Minimalism seems to be the new buzz craze used to cure just about everything which ails you, from lethargy to the common cold. I can categorically say that yes, having only a small amount of crap is wonderfully liberating in lots of different ways compared to having tonnes of mindless shit hanging about. There’s less to dust and tidy and lose your other crap in. People think you’re an amazing house keeper when really, all you’ve done is shifted a skip’s worth of plastic and ornaments people gave you which you never liked anyway, out of the way. Your house resembles a beautifully appointed hotel room before you open your suitcase and let your stuff explode over the room. And most of all, you can smugly tell your admiring friends that you are now embracing minimalism as your new
But the problems associated with this new fantastic way of flirting with Obsessive Compulsive Disorder are many. I’d like to start with my own core problem areas which I have identified as:
All of these beautiful people enrich my life in ways beyond expression; I thank the universe with gratitude that they have been brought to me. However, I certainly do not thank the bits of paraphernalia that come with them. In fact, I’m really keen to piss that shit off.
1. My husband:
When my husband fills out surveys on what his hobbies are, there is never enough space. And there’s always a glib “Just to name a few (smiley face)” at the end. What a wonderfully fulfilled life he must have to be connected to so many ways of enjoying himself… Come and have a look at my garage, where usually, people like to park their cars. Golf clubs, fishing rods and every thing you could possibly associate with catching waterborn beings, surfboards, ski gear, woodworking sets, mechanical tools, gardening stuff, camping gear… the list goes on and on and on. Here lies the problem: this inevitably spills into the house. A fishing lure here, a hammer there, boardshorts and t shirts in varying degrees of dirtiness hanging over almost every surface (“I’m still wearing that!?”). It’s hard to be smug about your minimalist lifestyle when you find a fishing shirt encrusted with some kind of bait hanging over your dining room chair.
2. My children:
…are bowerbirds. Unfortunately they don’t make a pretty nest and then fill it with all sorts of kitsch things from the same colour palate. I do not ooh and aah over their collections of dead grasshoppers, used plastic straws and broken bits of unidentified Barbies or Tonka trucks. Again, it’s hard to be smug about rubbish they find at the playground and then squirrel away somewhere impossible to find until you’re being self-righteous about the new, simple clutter free lifestyle you’ve embraced. Then you find it- all at once- everything collected from the last three dirty, dirty weeks.
3. My mother:
This is where it gets tricky. Mum’s offerings into my hopeful minimalist space are always useful, sometimes aesthetically pleasing and in someway nourishing (mostly in terms of packets of cookies for the kids and copious amounts of one kind of fruit from her garden. Banana smoothie, banana muffin, banana bread, banana pudding, banana jam, banana toast anyone??). But there is one item- the crystal bowl or the Fucking Glass Basket (FGB) as it has become known. A piece inherited from her mother, my mother handed it to me with the words every grown up child hates: “I know you’ll look after it. Properly.” When we moved interstate with our six week old baby, it was not her granddaughter’s well being or that of our collective possessions she rang about on the day before the move, half way through the drive to the new house and an hour after we arrived. No. It was about that FGB. How had it been packed? Where was it now? Did it get chipped in anyway? No Mum, it’s been transported safely and is now taking pride of place on our mantelpiece in our new home. Your granddaughter on the other hand has broken out in hives, won’t stop crying and we’re thinking of just taking her back to the hospital and getting a new one…. So now I have a FGB I feel compelled to display which is completely screwing with my minimalist chakra.
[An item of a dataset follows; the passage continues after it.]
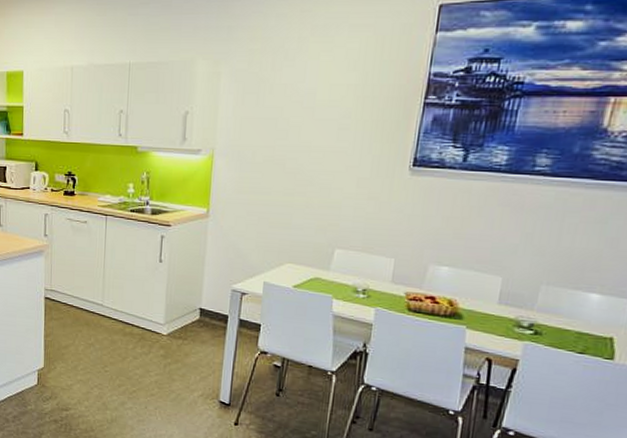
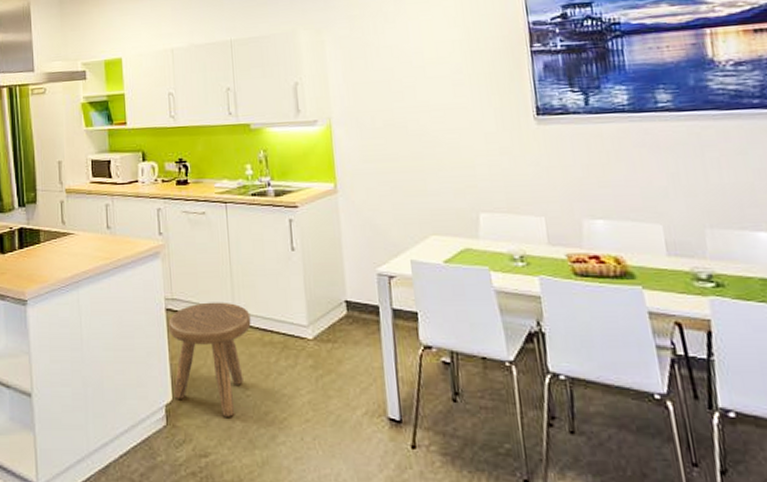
stool: none [45,296,116,385] -> present [168,302,251,417]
So my tip for leading the minimalist life with panache and success? Get rid of all that other dead weight first, like your loved ones, before you start tossing out your other goods. It’ll save you a heap of angst so you can get on with feeling superior about having nothing but a couch and a light in your living room. Of course, no one else will be there with you, but you’ll have a lot less to dust.
Disclaimer: The author may or may not have mentioned her own contribution to a not so minimalist life with items (left willy nilly on the kitchen bench) such as but not limited to: grocery receipts, wipes, handbags, water bottles, shoes and Aldi catalogues.